-- SOURCE DOCUMENT --
It was a long wait of around 30 minutes. As we expected the doors of the plane to close when more ‘buses’ shrieked to a halt, one after another carrying hoards of passengers. Every passenger was overloaded with ‘cabin baggage’ – a huge suitcase and a pack of three bottles of whisky. The aircraft was looking more like a Bihar train. Unlike the aircraft staff, the passengers already sitting in the aeroplane were watching with awe as every possible space in the aircraft was stacked with liquor. There were women, men and children carrying the three-bottle pack of the ‘prized’ drinks.
Once the doors closed, the aircraft turbines started. Instead of moving forward it started moving backwards triggering a comment by businessman Rauf Ahmad Punjabi that the aeroplane seems inebriated.
After the plane gained the requisite height, the pilot switched on the lights. There was a total mechanical response. Half the passengers changed the SIM cards of their mobiles replacing Indian SIMs by Lankan ones. Three-fourth passengers took out tiffins they had brought from home and started dinner. It was only later that we came to know that they all were small time “businessmen” who purchase the three-bottle pack from the duty free shop and flew to Colombo to sell it. “We get this pack for US $ 68 and we sell it for Rs 10,000 in Sri Lanka,” one young boy said. “We also take 20 kilograms of merchandise mostly silk saris that are in demand.”

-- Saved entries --

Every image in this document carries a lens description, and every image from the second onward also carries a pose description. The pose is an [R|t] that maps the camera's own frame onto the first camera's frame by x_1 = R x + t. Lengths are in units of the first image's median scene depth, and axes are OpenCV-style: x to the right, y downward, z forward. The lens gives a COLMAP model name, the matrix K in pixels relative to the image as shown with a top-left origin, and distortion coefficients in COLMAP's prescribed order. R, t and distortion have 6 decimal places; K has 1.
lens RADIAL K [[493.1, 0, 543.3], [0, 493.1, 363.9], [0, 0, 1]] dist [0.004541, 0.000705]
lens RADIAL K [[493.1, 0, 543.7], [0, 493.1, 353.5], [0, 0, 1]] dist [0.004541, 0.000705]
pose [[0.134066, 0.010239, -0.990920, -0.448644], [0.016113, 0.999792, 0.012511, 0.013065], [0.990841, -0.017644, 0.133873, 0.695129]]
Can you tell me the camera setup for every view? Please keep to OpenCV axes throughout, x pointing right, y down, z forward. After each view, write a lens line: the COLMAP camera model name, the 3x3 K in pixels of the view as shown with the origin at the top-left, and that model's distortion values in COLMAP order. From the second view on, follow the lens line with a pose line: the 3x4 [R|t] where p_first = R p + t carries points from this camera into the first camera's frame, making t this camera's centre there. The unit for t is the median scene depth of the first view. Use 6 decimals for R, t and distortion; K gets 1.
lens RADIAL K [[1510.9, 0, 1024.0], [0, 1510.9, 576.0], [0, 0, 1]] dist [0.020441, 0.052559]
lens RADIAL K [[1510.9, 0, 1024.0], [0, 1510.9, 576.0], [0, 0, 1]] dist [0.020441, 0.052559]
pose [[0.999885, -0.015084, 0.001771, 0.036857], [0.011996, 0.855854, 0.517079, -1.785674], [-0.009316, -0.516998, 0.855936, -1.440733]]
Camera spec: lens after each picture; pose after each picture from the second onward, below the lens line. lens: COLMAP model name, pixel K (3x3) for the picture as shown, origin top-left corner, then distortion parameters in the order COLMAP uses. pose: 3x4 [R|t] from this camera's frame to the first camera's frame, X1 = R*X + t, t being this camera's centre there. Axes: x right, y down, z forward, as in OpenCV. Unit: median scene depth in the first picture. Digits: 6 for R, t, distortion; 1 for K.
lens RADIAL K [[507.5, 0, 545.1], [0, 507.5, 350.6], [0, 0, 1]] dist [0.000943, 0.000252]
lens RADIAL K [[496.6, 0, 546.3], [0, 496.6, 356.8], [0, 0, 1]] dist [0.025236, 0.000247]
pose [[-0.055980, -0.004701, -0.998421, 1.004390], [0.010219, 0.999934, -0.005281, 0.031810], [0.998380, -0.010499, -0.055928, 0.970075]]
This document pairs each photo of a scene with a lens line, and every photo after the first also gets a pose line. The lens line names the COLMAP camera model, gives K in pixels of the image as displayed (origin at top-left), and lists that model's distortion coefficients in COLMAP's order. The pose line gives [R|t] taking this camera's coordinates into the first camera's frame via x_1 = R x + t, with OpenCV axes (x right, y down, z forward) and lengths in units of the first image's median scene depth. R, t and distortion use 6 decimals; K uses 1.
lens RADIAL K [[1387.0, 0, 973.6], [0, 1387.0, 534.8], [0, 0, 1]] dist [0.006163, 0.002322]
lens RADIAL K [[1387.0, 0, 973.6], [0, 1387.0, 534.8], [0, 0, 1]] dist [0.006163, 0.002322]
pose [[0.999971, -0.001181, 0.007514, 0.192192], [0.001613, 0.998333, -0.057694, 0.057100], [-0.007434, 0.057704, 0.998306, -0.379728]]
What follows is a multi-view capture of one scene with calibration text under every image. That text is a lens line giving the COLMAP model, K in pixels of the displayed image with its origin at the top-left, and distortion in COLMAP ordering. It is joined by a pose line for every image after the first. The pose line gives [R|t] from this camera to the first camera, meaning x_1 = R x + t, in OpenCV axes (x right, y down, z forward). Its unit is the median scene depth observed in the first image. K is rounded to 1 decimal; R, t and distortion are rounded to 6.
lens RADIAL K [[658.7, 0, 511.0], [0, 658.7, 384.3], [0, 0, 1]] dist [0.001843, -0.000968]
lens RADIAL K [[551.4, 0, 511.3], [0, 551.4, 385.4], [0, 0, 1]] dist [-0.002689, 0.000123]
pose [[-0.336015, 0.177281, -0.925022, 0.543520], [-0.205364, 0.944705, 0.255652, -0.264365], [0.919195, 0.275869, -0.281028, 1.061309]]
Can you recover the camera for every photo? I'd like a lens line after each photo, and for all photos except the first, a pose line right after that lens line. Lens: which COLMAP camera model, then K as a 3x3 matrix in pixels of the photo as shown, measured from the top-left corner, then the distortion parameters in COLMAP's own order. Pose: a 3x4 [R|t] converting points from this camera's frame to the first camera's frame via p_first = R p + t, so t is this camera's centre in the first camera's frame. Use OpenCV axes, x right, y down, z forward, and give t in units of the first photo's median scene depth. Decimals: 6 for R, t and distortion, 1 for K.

-- EXPLORE THE MATERIAL --
A) In the flight account, what price does the young boy say the three-bottle pack fetches in Sri Lanka?
B) List every group of people the flight account names as carrying the three-bottle pack of drinks.
C) Carry on the flight account from its final sentence.
The listing has no connection to the flight account.

-- ANSWERS TO THE PROBLEMS --
A) Rs 10,000

B) Women, men and children

C)
A middle aged ‘trader’ from Chennai who could speak Hindi, Tamil and a bit of English said, he flies four times a week in this late night flight. “It will be the same flight that would fly me back tomorrow night,” he said. His estimation was that a trip with three-bottles of whisky and other merchandise makes a neat saving of Rs 4000 after deducting the ticket expenses for the 90-minutes flight. Tourism being one of the major drivers of Lankan economy needs lot of costly liquor that comes from India.
The same culture, aircraft staff would tell me later, exists on the flights to Kabul. The only difference was that the Sikhs and the Khans would take an empty suitcase as cabin baggage and fill it to the brim with chocolates.

Hindi-Paki Bayi Bayee
The island nation’s airport is manned by a huge workforce that includes a number of workers from both India and Pakistan. Not far away from the Rann of Kutch where they have eyeball-to-eyeball confrontation, here they work with each other as comrades, friends and colleagues. Sri Lanka which has tourism as one of the main sources of its GDP, visa on arrival is permitted to the residents of as many as 77 countries. The easy visa regime coupled with fascinating beaches and cheap services makes it one of the best locations for travellers. It gets around half a million foreign tourists every year and it expects a boom as the guns have fallen silent. January and February 2010 have witnessed a jump by 32 and 67 percent over the arrivals in 2009.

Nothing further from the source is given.